Error común: preguntarle todo a los niños

por magdalena, ilustración Frannerd para DienteLeche

Me pasó sobre todo durante los primeros dos años de mi hija mayor. Le preguntaba todo! Quieres comer? Te quieres bañar? Pera o manzana? Tienes sueño? Zapatos o zapatillas? Hasta que de pronto me di cuenta de que estaba haciendo un poco el loco al dejarle a una niña de uno o dos años tantas decisiones. Claro, eran decisiones súper simples, pero decisiones al fin y al cabo.

Me puse a pensar que era lógico que fuera muy raro para mí de un día para otro comenzar a determinar cosas para otra persona sin siquiera preguntar su opinión, pero también me di cuenta de que al decidir por ella le daba seguridad. Así que me propuse no hacerlo más, o evitarlo lo más posible, y me resultó bastante bien.

Con el tiempo por supuesto que comencé a pedir más su opinión, sobre todo en cosas simples como qué prefiere de postre o qué quiere ponerse ese día, pero hay algunas preguntas que eliminé definitivamente y son las que tienen que ver con cosas que simplemente hay que hacer, como dormir, comer, lavarse, etc.

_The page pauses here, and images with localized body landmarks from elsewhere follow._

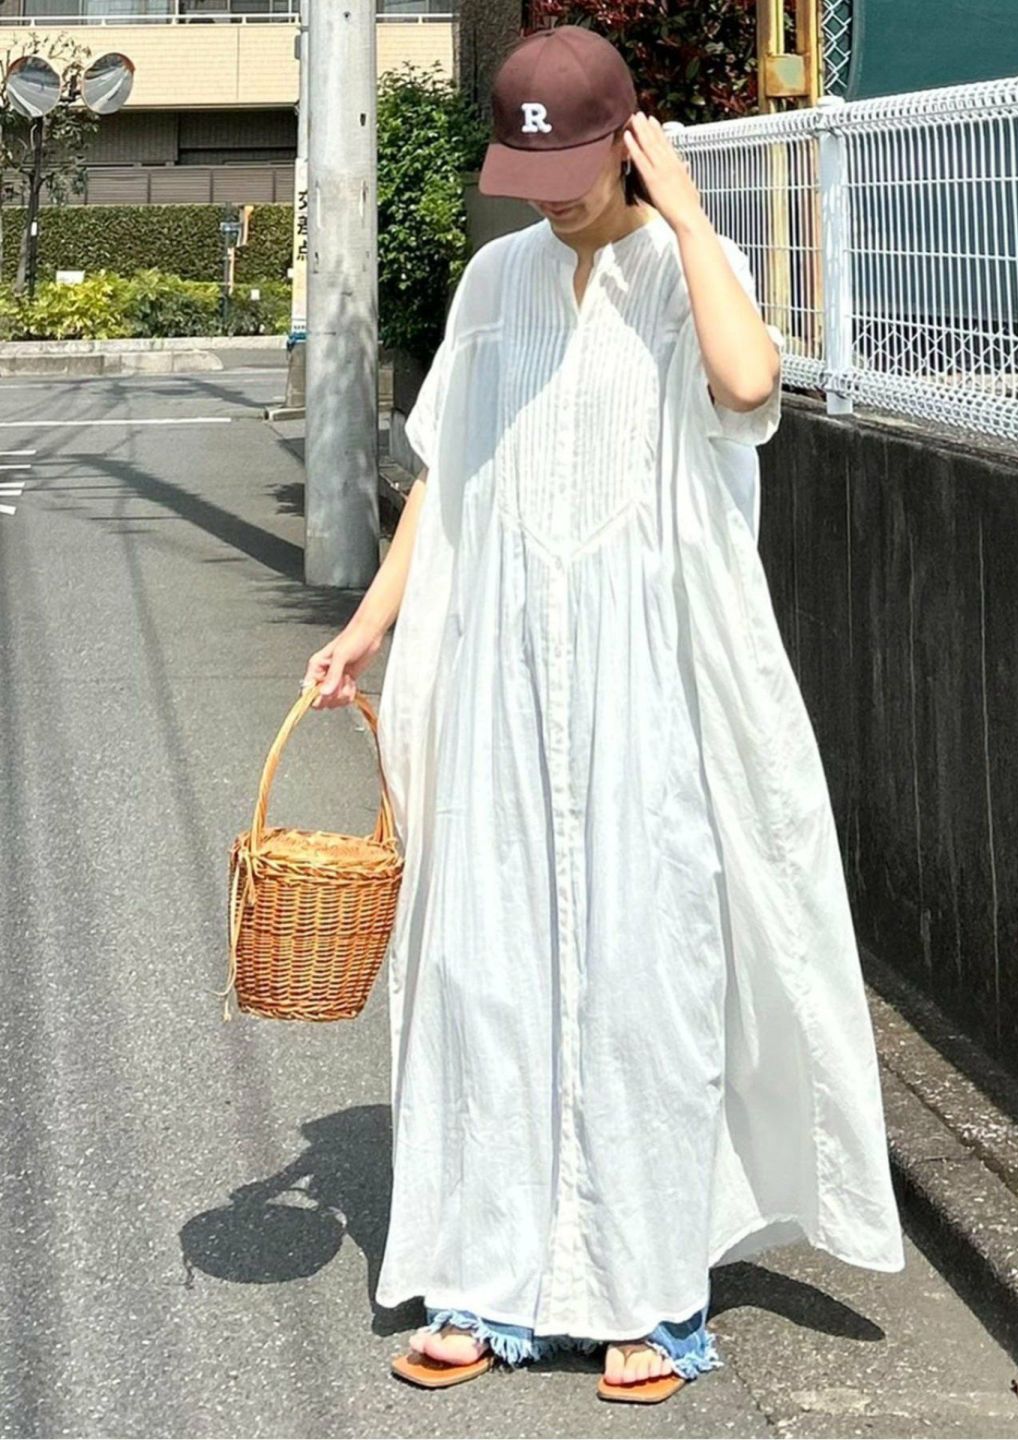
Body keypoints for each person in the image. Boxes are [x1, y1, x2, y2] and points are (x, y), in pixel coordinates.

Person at [303, 24, 905, 1407]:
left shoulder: (693, 268)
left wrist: (687, 219)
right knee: (485, 970)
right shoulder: (495, 282)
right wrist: (368, 627)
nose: (554, 199)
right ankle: (479, 1278)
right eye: (532, 173)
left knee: (647, 976)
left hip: (649, 680)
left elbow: (748, 387)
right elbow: (447, 477)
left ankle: (648, 1292)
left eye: (574, 169)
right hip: (501, 669)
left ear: (625, 143)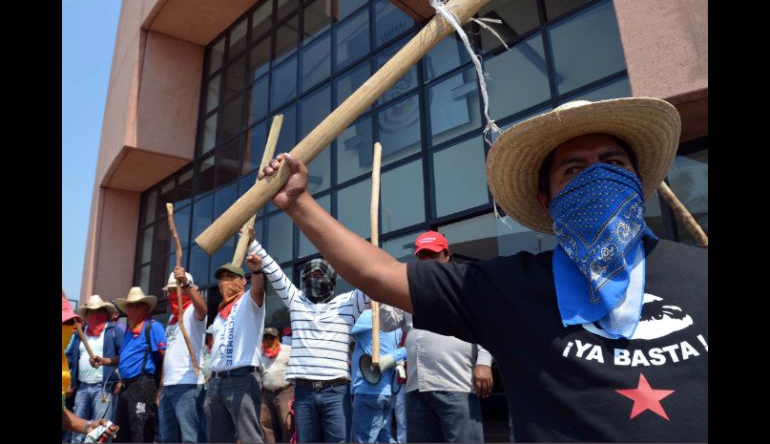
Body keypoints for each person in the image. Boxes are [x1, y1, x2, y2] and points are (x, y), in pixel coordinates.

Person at [258, 97, 708, 442]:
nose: (596, 176)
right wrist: (299, 204)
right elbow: (380, 275)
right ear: (547, 203)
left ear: (637, 182)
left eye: (612, 164)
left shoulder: (701, 272)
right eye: (573, 170)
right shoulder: (510, 286)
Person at [246, 237, 369, 443]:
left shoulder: (348, 303)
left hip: (336, 393)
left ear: (330, 278)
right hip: (303, 393)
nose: (313, 280)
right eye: (309, 276)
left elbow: (371, 283)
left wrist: (365, 258)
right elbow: (275, 273)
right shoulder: (297, 301)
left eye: (319, 275)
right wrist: (252, 243)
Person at [379, 231, 493, 443]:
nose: (426, 260)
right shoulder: (408, 290)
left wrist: (484, 362)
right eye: (422, 255)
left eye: (431, 254)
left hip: (456, 384)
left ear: (446, 255)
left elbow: (485, 323)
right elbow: (387, 324)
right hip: (416, 389)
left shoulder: (464, 282)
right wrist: (383, 289)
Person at [93, 287, 167, 443]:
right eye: (129, 305)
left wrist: (161, 387)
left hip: (143, 385)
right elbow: (124, 358)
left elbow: (165, 356)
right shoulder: (129, 330)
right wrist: (104, 361)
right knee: (122, 433)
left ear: (145, 308)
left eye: (135, 305)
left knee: (140, 431)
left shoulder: (153, 327)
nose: (130, 309)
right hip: (128, 387)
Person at [204, 260, 266, 443]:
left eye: (231, 277)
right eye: (222, 279)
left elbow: (258, 290)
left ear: (243, 281)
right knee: (217, 440)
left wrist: (256, 271)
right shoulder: (219, 315)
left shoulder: (249, 301)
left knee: (249, 438)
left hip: (242, 379)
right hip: (216, 382)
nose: (225, 282)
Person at [66, 295, 125, 443]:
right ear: (86, 314)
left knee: (101, 431)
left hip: (103, 387)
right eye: (91, 312)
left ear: (105, 312)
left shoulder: (114, 331)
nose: (94, 315)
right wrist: (70, 383)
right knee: (77, 431)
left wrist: (117, 376)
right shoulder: (80, 333)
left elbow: (124, 357)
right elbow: (71, 358)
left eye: (98, 311)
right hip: (82, 388)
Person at [159, 268, 208, 443]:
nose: (173, 294)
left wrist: (186, 284)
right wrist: (161, 386)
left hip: (188, 384)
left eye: (176, 289)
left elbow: (203, 309)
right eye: (171, 291)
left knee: (191, 437)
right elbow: (168, 355)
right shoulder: (171, 321)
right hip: (169, 385)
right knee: (168, 437)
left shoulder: (192, 314)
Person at [349, 308, 406, 443]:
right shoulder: (395, 323)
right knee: (382, 436)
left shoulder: (368, 316)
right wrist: (392, 357)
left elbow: (339, 328)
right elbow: (408, 348)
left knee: (363, 439)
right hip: (388, 392)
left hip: (368, 390)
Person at [259, 327, 294, 443]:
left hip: (284, 392)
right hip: (266, 393)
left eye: (271, 337)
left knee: (287, 423)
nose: (268, 340)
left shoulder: (288, 350)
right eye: (266, 337)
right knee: (264, 422)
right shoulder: (260, 352)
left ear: (277, 338)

Me ha tocado ver harto en otros papás y mamás, así que al parecer es súper normal. Incluso algunas veces cuando se los hago notar me dicen que no se habían dado cuenta.

Creo que lograr tener un equilibrio en este tema es bien importante – al menos para mí lo es- porque no pretendo ser una madre dictadora con la que se hace solo lo que ella dice, pero también me interesa entregarles un mundo de seguridad a mis hijos. Además, para que estamos con cosas, que mientras menos preguntas se hacen es más fácil mantener el orden y las rutinas.